# Data Cleaning

When we are using a preconfigured word embeddings model and convolution or recurrent neural networks the data cleaning process is quite different from the one applied when preparing data for traditional machine learning models.

When we are fitting an RNN we often want to keep the text in it's original format because it contains important information. For example, we often don't want to get rid of stopwords because they might tell us something about surround words such as whether a word is a noun or a verb. Instead, the main goal of cleaning when using an RNN with pre-trained word embeddings is getting the vocabulary used in the dataset as similar as possible to that used in the embeddings model; this is important because unless the word can be transformed into a vector the model cannot use it. The specifics of how this is done depends on the embedding. We will be using the glove.840B.300d pre-trained vectors (https://nlp.stanford.edu/projects/glove/). The general approach is approximately the same for other word embeddings.

What we will do here is go through an iterative process that starts by looking at how much of the data can be represented by the pre-trained word vectors and identifying the the most common tokens that can't be represented. We then write a function that cleans the data so that these tokens are modified to text that can be represented. We then repeat this process by checking which tokens can't be represented and tweaking our cleaning function until we are happy that it cleans the data well enough. This function can then be used as part of our pipeline well modelling.

Note: Note that tqdm is a nice little package that you can use to output a progress bar when you perform a loop. For more information https://pypi.org/project/tqdm/. In most cases I ended up not using this in this code because it doesn't display well in a jupyter notebook, but when working on your own code it can be useful to see that your program is progressing.

In [None]:
import pandas as pd
import numpy as np
from tqdm import tqdm
tqdm.pandas()

In [None]:
train = pd.read_csv("../../data/labeledTrainData.tsv", sep='\t', encoding='utf-8')
print("Train shape : ",train.shape)

In [None]:
def build_vocab(sentences, verbose =  False):
    """
    :param sentences: list of list of words
    :return: dictionary of words and their count
    """
    vocab = {}
    for sentence in sentences:
        for word in sentence:
            try:
                vocab[word] += 1
            except KeyError:
                vocab[word] = 1
    return vocab

One of the first things we need to do is to create a dictionary which for each occuring word records the number of occurances. We can then compare this with the words in the embedding that we are using to see if it exists and calculate statistics on the percentage of words that do and don't exist.

In [None]:
sentences = train["review"].progress_apply(lambda x: x.split()).values
vocab = build_vocab(sentences)

Here we will load the Glove embeddings file into a dict where the word is the key and the vector is the value.

In [None]:
EMBEDDING_FILE_GLOVE = '../../embeddings/glove.840B.300d/glove.840B.300d.txt'
def get_coefs(word,*arr): return word, np.asarray(arr, dtype='float32')
embed_glove = dict(get_coefs(*o.split(" ")) for o in open(EMBEDDING_FILE_GLOVE, encoding='latin'))

Next the percentage of the vocabulary and of all the text are calculated so we can see how well the text in its current format is covered by the pre-trained word vectors.

*Given data*.
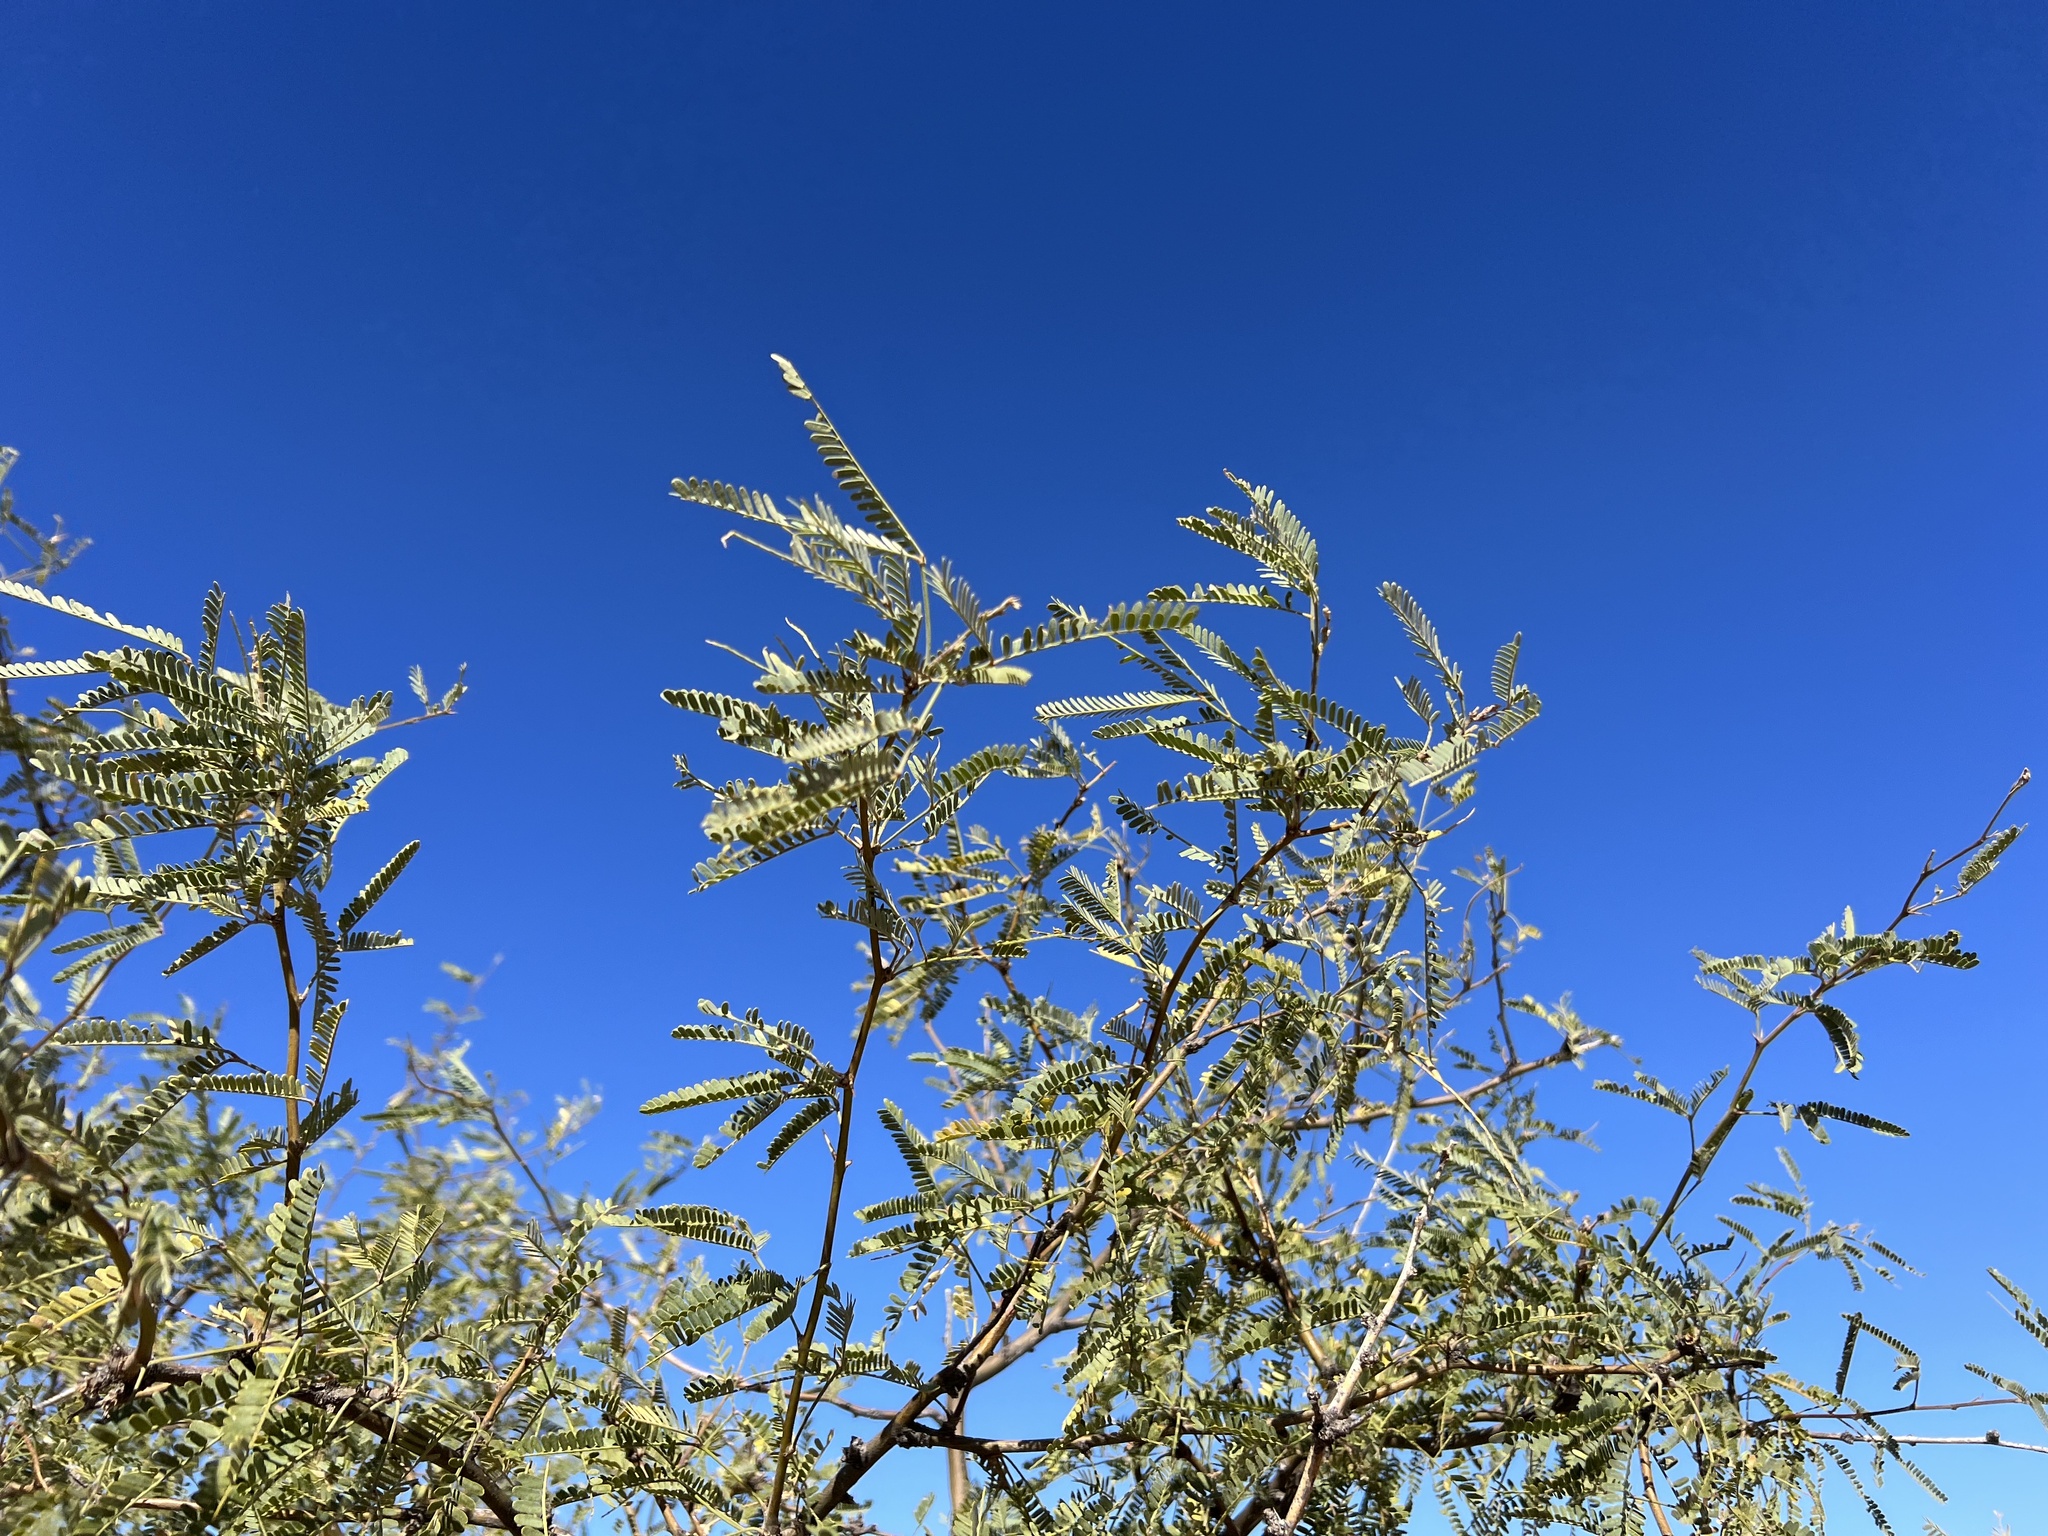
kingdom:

*Tasks to carry out*.
• 1. Answer these questions about the data cleaning text:
(a) Which set of pre-trained word vectors is used?
(b) Why was tqdm mostly left out of the code?
(c) According to its docstring, what does build_vocab return?
• 2. Write the next part of the data cleaning text, following on from its last sentence.

*Responses by task*.
• 1.
(a) The glove.840B.300d pre-trained vectors.
(b) It doesn't display well in a jupyter notebook.
(c) A dictionary of words and their count.

• 2.
In [None]:
import operator

def check_coverage(vocab,embed_glove):
    a = {}
    oov = {}
    k = 0
    i = 0
    for word in vocab:
        try:
            a[word] = embed_glove[word]
            k += vocab[word]
        except:

            oov[word] = vocab[word]
            i += vocab[word]
            pass

    print('Found embeddings for {:.2%} of vocab'.format(len(a) / len(vocab)))
    print('Found embeddings for  {:.2%} of all text'.format(k / (k + i)))
    sorted_x = sorted(oov.items(), key=operator.itemgetter(1))[::-1]

    return sorted_x

oov = check_coverage(vocab,embed_glove)

If we look at the top ten words that do not occur in the Glove Embedding we should get some idea how the data might need cleaning to fit the embeddings better and get a better coverage.

In [None]:
print(oov[:10])

The most obvious thing here is that the data includes some html. We can get rid of that using the fantastic beautifulsoup package. To do this we will create a clean_text function that is passed each review and returns back a cleaned version of the review. We can then run code similar to above to see how well the pre-trained vectors covers the cleaned data.

In [None]:
from bs4 import BeautifulSoup 

def clean_text(text):
    
    text = str(text)
    text = BeautifulSoup(text, 'html.parser').get_text()
    
    return( text )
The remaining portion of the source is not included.